À quelques semaines seulement de l’élection présidentielle du 25 octobre prochain, le Rassemblement des houphouétistes pour la démocratie et la paix (RHDP) traverse une zone de turbulences inattendue. Le président de l’Assemblée nationale, Adama Bictogo, est au cœur de rumeurs persistantes de dissidence. Ses absences répétées des réunions stratégiques du parti présidentiel et sa mise en retrait progressive de la campagne d’Alassane Ouattara alimentent l’idée d’une fracture au sommet de l’État.
Selon des confidences recueillies à la rue Lepic, siège du RHDP, le malaise aurait pris racine après un séjour, au mois de juillet dernier, de Bictogo en France, où il avait été aperçu aux côtés du président Emmanuel Macron.
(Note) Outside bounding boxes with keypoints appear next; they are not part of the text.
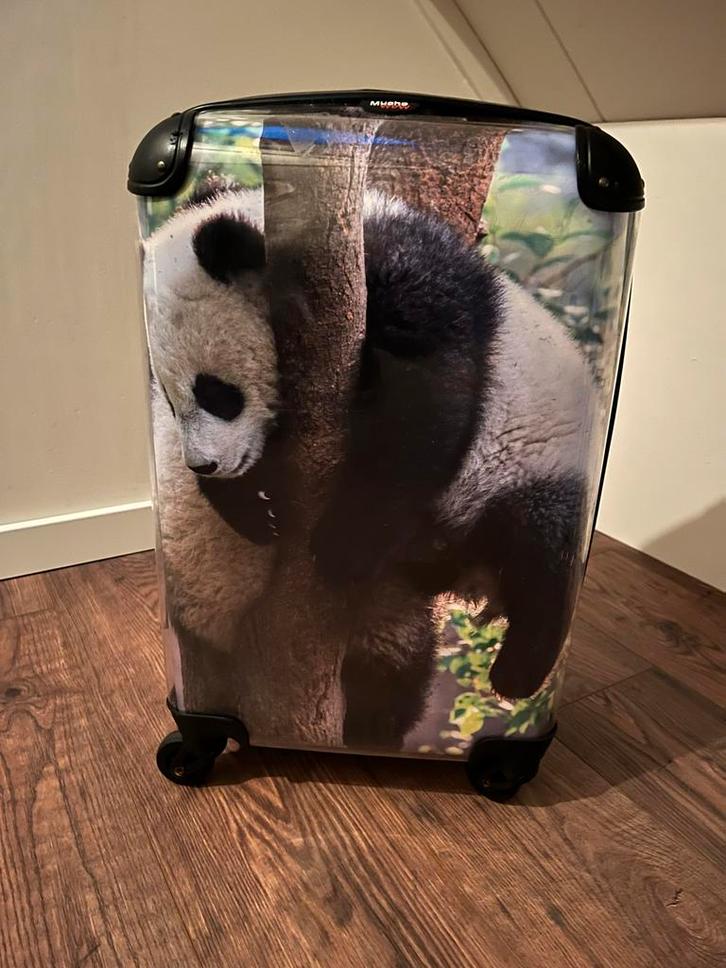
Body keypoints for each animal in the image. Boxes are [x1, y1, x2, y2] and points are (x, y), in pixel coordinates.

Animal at [142, 179, 595, 743]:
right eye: (168, 396)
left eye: (216, 394)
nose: (204, 466)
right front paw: (256, 506)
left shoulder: (410, 284)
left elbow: (423, 407)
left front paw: (342, 545)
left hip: (529, 458)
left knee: (543, 547)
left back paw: (517, 668)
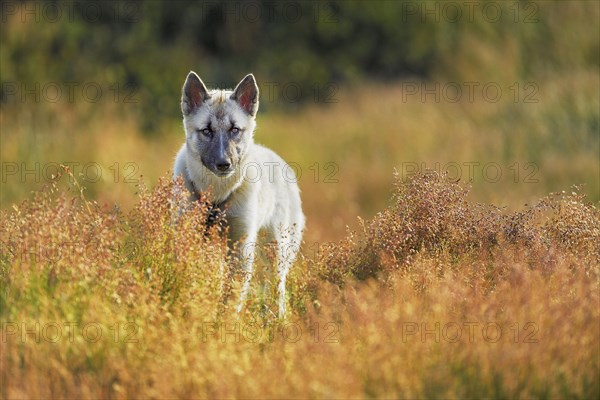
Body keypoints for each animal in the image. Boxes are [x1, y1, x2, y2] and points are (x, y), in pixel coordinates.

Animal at [172, 70, 304, 318]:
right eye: (207, 130)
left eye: (234, 129)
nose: (224, 164)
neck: (215, 198)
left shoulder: (241, 248)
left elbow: (232, 297)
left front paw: (224, 322)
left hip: (276, 252)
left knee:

A cette occasion, une fuite d’information avait fait état de sa volonté, directement exprimée à Ouattara, d’incarner la jeunesse et de se positionner comme candidat à la présidentielle d’octobre. Cette ambition, perçue comme une mise en concurrence frontale avec le président sortant, aurait contribué à creuser un fossé entre lui et la haute direction du parti.
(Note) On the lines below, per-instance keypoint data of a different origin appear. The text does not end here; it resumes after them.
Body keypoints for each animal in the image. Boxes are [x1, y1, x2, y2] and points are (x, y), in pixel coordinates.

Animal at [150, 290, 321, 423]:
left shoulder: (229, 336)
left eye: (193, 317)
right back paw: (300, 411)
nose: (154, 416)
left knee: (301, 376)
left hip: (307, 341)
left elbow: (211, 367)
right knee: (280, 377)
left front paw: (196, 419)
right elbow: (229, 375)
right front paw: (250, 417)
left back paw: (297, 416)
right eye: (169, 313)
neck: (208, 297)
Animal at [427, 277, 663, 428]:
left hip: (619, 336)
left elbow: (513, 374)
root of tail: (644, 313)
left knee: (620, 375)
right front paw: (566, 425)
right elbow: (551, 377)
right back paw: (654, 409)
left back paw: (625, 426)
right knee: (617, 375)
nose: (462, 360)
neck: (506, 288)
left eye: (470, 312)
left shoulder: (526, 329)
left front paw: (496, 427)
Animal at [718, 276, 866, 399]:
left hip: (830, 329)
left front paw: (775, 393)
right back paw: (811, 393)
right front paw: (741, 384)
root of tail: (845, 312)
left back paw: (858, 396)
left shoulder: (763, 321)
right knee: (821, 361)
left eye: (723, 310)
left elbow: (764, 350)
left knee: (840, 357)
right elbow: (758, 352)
Depuis, ses apparitions publiques sont devenues plus rares, renforçant les soupçons d’un repositionnement stratégique. Pour certains cadres du RHDP, cette situation rappelle des récentes de la vie politique ivoirienne, notamment les trajectoires de Charles Blé Goudé et de Simone Ehivet Gbagbo.
Ces deux figures politiques nationales, longtemps inscrites dans le camp de l’opposition, sont perçues aujourd’hui, comme des personnalités capables d’infiltrer ou de fragiliser leurs adversaires par des alliances inattendues et des repositionnements habiles.
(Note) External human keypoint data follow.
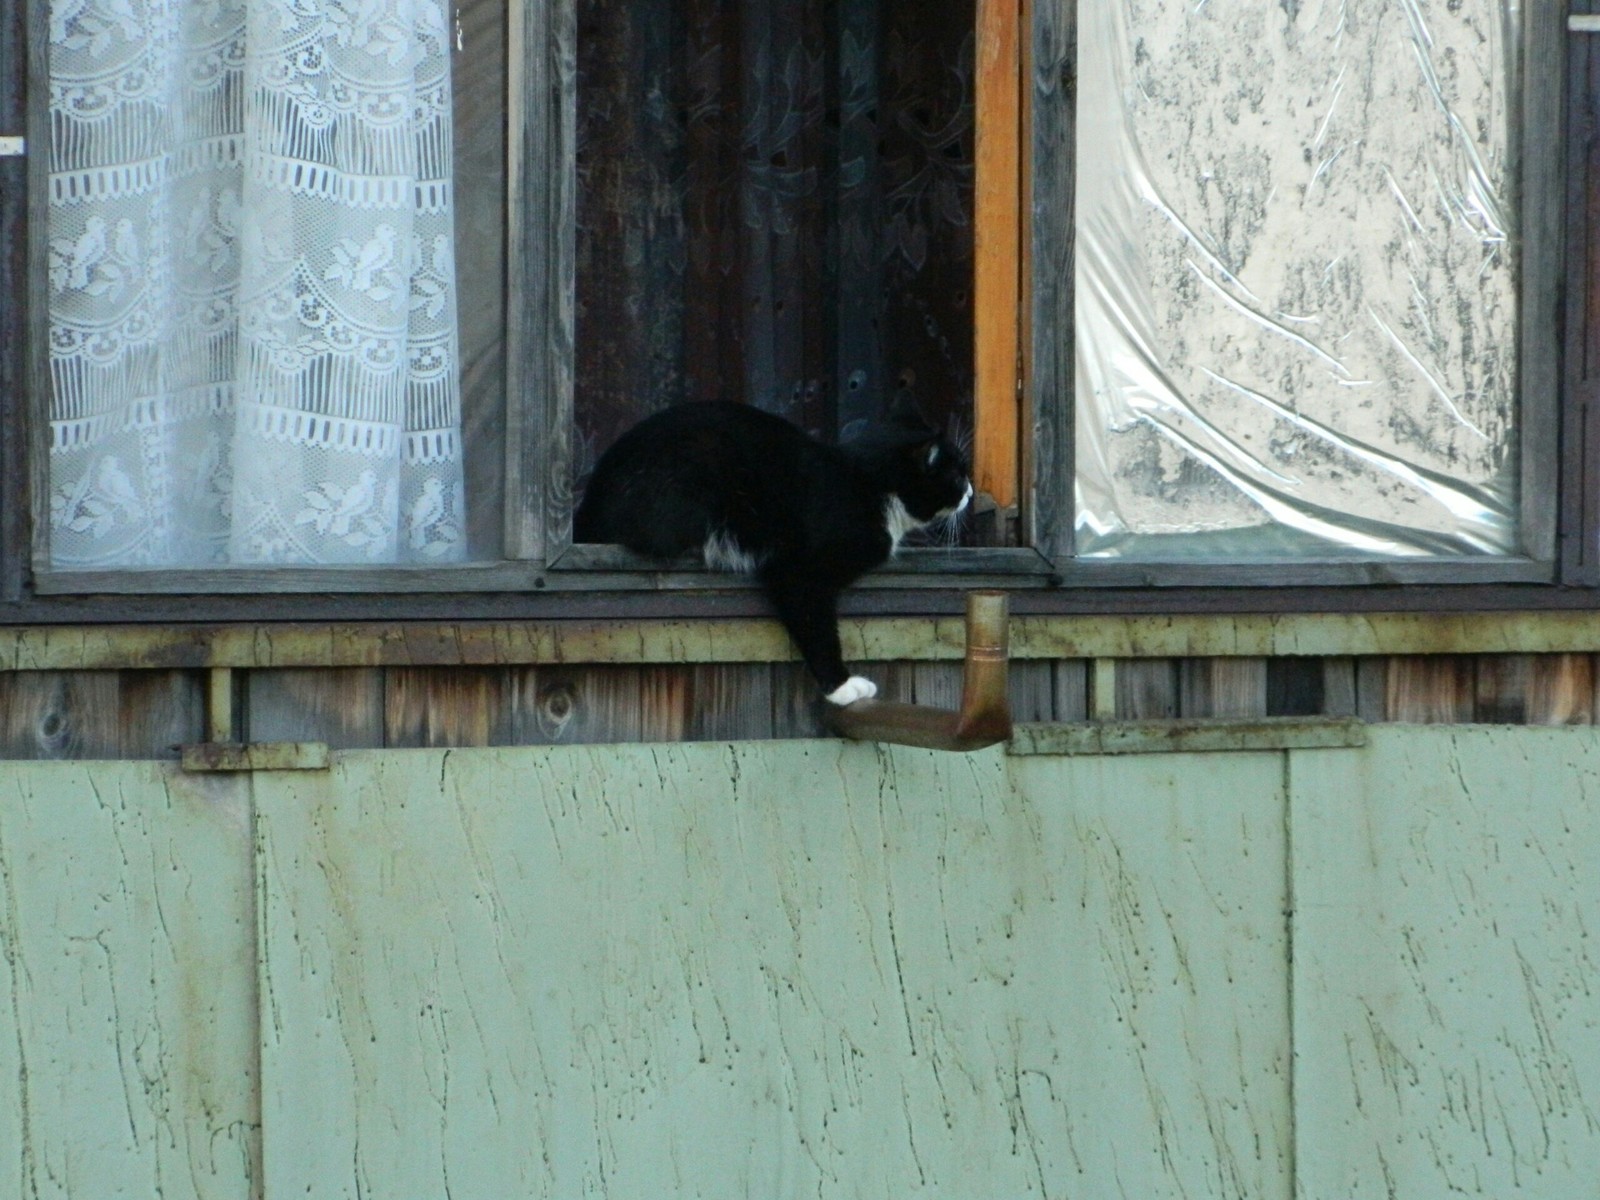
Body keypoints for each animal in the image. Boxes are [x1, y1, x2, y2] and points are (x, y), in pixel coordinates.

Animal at [576, 400, 972, 710]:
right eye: (956, 475)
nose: (970, 492)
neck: (866, 482)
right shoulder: (800, 570)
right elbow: (816, 625)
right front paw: (842, 688)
L’ombre de ces comparaisons plane désormais sur le cas Bictogo : certains observateurs redoutent qu’il ne devienne, à l’intérieur même du RHDP, un facteur déstabilisant comparable à la manière dont Blé Goudé ou Simone Gbagbo ont su bousculer leurs camps respectifs. Cette perception alimente la méfiance au sein du parti présidentiel et fragilise son unité au moment où la mobilisation collective est essentielle.
À défaut de preuves tangibles, ces soupçons restent pour l’instant du domaine de la spéculation. Mais ils traduisent une réalité politique : à l’approche d’une élection capitale, toute dissension interne au RHDP peut être exploitée par l’opposition. La capacité du parti au pouvoir à contenir ces tensions internes pourrait s’avérer déterminante pour la stabilité de la campagne et, au-delà, pour l’avenir politique immédiat de la Côte d’Ivoire.